From the listing below, output the lines between the one with "くて今でも車通りが多い道は苦手・・・等）" and the one with "所を感じなくも無いかなという感じでもあるのでなるべく", including those two, and nothing else. Pictures are not copied.

(Data for the task)
• • • • •

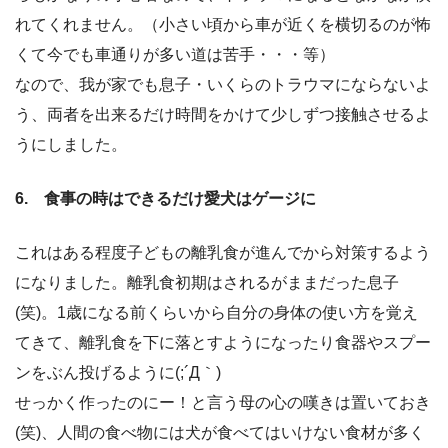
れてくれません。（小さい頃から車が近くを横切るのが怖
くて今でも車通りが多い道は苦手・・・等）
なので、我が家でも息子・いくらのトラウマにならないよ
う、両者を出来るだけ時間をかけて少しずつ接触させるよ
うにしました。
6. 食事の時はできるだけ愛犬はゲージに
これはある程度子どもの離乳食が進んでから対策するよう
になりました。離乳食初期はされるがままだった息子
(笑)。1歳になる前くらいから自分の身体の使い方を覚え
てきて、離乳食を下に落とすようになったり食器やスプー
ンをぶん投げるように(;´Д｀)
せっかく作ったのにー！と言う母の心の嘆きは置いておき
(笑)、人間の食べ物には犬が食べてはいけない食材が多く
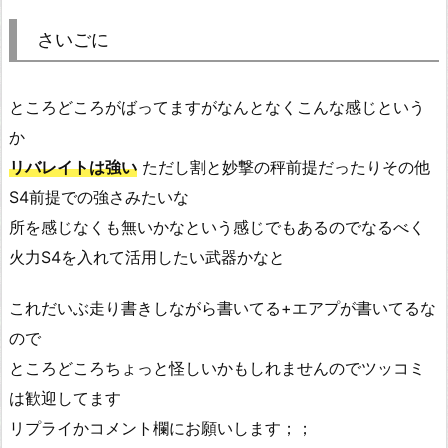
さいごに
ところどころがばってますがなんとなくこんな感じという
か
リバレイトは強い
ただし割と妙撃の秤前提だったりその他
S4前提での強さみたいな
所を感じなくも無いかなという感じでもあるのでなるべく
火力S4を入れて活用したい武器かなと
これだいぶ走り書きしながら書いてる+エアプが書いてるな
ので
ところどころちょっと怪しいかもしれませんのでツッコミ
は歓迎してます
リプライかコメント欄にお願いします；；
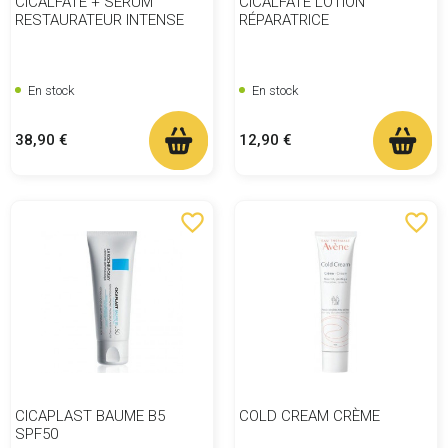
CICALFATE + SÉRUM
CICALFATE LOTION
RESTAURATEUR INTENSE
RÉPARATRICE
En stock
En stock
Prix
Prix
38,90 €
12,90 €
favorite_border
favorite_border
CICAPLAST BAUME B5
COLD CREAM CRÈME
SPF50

• • • • •

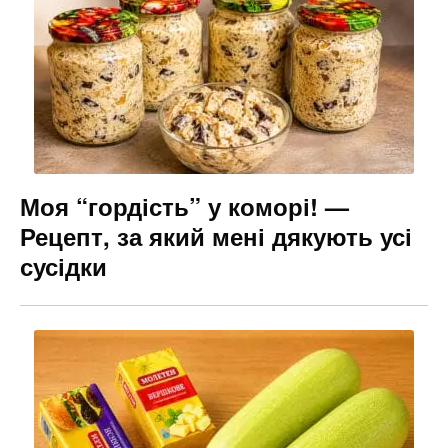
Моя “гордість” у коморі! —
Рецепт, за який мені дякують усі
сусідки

• • • • •

(Problem solution)
くて今でも車通りが多い道は苦手・・・等）
なので、我が家でも息子・いくらのトラウマにならないよ
う、両者を出来るだけ時間をかけて少しずつ接触させるよ
うにしました。
6. 食事の時はできるだけ愛犬はゲージに
これはある程度子どもの離乳食が進んでから対策するよう
になりました。離乳食初期はされるがままだった息子
(笑)。1歳になる前くらいから自分の身体の使い方を覚え
てきて、離乳食を下に落とすようになったり食器やスプー
ンをぶん投げるように(;´Д｀)
せっかく作ったのにー！と言う母の心の嘆きは置いておき
(笑)、人間の食べ物には犬が食べてはいけない食材が多く
さいごに
ところどころがばってますがなんとなくこんな感じという
か
リバレイトは強い
ただし割と妙撃の秤前提だったりその他
S4前提での強さみたいな
所を感じなくも無いかなという感じでもあるのでなるべく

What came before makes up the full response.